These NHS prescription rule changes could leave millions of people worse off
A possible rule change this April could see millions of people in England charged for prescriptions they currently get for free.
Currently those aged over 60 do not have to pay for medication, but new proposals to raise the qualifying age could change this.
In a potential double blow, prescription charges could also be hiked this spring.
Prescriptions for a majority of adults in England currently costs £9.35 per item - although exemptions are allowed for those who require urgent assistance - but the price is also expected to rise with inflation.
What are the new proposals?
The Government plans to raise the qualifying age for free medical prescriptions from 60 to 66.
This means thousands of people aged 60-65 would have to start paying for their antibiotics, illness treatments and more.
The change is expected to affect 2.4million people, costing them £100 more a year.
The Government announced the plans last year, looking to raise the age to 66 in order to bring them into line with the State Pension Age.
Many in the 60-65 age bracket still remain in employment and can therefore afford the costs, according to the Government.
If the change goes ahead, those in the age bracket may still be able to qualify for free prescriptions if they are on low incomes, qualify for other benefits or obtain a medical exemption.
When are the proposals expected to be brought in?
There has been no indication as of yet when the new plans will come into force.
However, Sarah Coles, Hargreaves Lansdown analyst, told the Daily Express it will likely be brought in on 1 April 2022 which she said “would drag millions of people into having to pay for essential medicines”.
A second option, that is reportedly “preferred” by the Government, is to raise the age to 66 but bring in the change in phases.
Will the current charge for prescriptions increase?
The price of prescriptions has already increased by 26.4% over the last 10 years, with a hike of £1.95 per item, a report by Chemist4U found.
On 1 April last year the price of prescriptions increased by 20p - from £9.15 to £9.35. This was a rise of 2.1% in line with inflation.
The Prescription Charges Coalition at the time condemned the price increase as a “tax on health” and warned the current trajectory could see the charge spike to £10.15 by 2025.
If prescription charges rise with inflation, they are expected to get even more expensive.
Those who have serious conditions can reduce the total cost through purchasing a prescription payment certification (PPC).

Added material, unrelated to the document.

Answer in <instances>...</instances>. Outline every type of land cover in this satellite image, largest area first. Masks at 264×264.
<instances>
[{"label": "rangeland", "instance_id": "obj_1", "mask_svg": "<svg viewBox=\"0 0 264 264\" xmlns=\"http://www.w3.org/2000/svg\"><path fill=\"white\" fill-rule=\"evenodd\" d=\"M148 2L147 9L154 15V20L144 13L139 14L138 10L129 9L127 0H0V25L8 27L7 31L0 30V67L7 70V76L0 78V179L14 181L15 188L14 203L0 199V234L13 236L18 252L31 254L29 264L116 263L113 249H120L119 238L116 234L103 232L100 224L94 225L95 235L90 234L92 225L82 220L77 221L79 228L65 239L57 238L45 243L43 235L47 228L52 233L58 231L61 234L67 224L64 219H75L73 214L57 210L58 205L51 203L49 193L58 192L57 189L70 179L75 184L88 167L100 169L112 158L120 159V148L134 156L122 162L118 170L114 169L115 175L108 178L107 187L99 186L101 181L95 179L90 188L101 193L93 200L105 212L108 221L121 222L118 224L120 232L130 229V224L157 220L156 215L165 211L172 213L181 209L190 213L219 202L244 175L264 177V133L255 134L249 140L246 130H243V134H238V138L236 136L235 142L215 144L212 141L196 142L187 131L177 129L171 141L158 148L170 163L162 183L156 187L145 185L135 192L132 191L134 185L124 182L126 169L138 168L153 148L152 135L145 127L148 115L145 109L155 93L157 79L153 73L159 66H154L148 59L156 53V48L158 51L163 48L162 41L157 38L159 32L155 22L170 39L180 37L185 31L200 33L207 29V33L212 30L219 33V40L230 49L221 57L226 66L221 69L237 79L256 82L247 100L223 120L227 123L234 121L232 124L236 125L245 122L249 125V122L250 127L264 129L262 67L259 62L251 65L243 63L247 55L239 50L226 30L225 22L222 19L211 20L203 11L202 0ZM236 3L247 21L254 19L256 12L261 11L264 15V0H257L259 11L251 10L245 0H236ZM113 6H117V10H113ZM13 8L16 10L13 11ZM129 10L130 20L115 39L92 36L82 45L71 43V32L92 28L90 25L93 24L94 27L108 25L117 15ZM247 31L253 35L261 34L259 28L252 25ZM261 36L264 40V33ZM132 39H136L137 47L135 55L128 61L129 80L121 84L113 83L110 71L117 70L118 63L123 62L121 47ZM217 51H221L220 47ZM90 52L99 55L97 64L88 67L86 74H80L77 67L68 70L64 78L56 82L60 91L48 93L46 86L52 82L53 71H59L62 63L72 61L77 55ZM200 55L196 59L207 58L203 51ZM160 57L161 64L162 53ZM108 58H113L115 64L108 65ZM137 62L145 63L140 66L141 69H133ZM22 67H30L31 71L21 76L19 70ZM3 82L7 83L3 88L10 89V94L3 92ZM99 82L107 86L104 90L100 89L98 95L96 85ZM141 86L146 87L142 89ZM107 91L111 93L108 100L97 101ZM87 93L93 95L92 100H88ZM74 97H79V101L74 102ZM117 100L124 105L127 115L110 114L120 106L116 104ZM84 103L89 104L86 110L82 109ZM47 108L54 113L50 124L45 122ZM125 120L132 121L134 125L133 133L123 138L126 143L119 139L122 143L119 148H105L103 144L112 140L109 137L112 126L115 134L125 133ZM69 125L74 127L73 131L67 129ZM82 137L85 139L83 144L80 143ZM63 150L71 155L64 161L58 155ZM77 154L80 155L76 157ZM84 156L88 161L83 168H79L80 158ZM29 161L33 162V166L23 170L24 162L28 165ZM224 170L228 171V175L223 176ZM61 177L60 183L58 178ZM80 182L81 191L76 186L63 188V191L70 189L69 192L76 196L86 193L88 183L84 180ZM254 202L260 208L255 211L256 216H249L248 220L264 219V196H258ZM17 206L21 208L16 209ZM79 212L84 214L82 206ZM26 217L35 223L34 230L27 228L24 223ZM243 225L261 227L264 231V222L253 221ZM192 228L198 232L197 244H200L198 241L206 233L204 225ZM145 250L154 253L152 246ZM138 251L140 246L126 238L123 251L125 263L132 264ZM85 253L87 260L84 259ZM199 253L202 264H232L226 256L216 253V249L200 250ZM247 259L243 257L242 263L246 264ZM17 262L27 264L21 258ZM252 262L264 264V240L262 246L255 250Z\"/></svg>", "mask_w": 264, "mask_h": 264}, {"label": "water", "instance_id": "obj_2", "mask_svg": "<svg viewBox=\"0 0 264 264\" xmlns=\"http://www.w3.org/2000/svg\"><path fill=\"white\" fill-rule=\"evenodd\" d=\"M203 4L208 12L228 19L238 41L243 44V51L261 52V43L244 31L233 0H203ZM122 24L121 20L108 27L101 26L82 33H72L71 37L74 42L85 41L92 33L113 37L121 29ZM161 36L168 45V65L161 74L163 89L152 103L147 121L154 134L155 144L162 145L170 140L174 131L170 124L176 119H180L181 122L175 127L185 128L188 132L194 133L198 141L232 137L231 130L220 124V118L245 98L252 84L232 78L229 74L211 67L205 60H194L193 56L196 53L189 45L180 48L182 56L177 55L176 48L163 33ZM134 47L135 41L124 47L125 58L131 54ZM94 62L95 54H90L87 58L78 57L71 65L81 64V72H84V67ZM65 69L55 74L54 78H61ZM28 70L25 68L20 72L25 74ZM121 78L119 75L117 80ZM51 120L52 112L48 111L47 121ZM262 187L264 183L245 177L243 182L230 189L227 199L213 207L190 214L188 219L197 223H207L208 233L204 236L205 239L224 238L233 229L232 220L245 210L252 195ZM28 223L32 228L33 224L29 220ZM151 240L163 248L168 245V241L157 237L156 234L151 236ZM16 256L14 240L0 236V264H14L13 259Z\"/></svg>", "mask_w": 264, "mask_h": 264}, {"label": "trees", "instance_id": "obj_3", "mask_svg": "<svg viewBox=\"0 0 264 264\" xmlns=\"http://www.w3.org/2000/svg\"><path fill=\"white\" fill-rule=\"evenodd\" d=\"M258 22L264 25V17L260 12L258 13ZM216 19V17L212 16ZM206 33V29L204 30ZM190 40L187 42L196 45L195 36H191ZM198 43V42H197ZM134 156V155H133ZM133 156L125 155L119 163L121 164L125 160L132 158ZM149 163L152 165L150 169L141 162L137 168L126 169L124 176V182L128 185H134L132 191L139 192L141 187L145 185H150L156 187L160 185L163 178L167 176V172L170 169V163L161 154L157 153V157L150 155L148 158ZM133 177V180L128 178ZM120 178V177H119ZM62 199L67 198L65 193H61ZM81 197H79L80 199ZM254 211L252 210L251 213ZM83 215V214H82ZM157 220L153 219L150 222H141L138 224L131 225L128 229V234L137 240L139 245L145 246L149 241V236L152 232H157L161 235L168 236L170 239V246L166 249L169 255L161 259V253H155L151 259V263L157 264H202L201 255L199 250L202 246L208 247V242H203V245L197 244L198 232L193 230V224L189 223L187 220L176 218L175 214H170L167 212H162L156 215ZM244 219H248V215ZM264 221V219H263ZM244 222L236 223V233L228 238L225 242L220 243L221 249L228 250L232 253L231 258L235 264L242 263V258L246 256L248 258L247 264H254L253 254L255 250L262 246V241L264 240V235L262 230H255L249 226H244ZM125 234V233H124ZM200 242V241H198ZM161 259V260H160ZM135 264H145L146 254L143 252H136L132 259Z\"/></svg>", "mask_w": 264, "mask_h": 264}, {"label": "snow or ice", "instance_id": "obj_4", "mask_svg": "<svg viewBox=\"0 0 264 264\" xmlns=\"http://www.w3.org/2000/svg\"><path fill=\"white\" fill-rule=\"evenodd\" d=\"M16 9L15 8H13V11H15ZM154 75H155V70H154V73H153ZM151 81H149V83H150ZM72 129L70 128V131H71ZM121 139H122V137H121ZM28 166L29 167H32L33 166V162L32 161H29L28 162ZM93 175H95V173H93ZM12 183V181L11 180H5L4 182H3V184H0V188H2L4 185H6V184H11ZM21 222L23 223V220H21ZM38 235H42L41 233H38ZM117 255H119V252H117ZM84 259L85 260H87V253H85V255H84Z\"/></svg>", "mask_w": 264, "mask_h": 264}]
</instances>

It costs £108.10 for a year of “free” prescriptions - but this payment could also rise with inflation.
What’s been said?
Ms. Coles warned “2022 is a year of change, but not in a good way” and “most of the financial developments in the pipeline will leave us worse off.”
Laura Cockram, Prescription Charges Coalition chair Laura Cockram, said the Government’s plans to make over 60s pay will have a “dire impact” for “those living with health conditions”.
Age UK calls the plans a "bitter pill to swallow for millions”.
Caroline Abrahams, director of Age UK, told The Express: “We want the Government to realise this will hit those on lower incomes hardest.”
Ms. Abrahams said in Scotland and Wales NHS prescriptions are free for everyone, and it should be the same for people in England too.
On 3 September the Government’s consultation on the proposed changes closed, and the Department of Health and Social Care (DHSC) said it will respond “in due course”.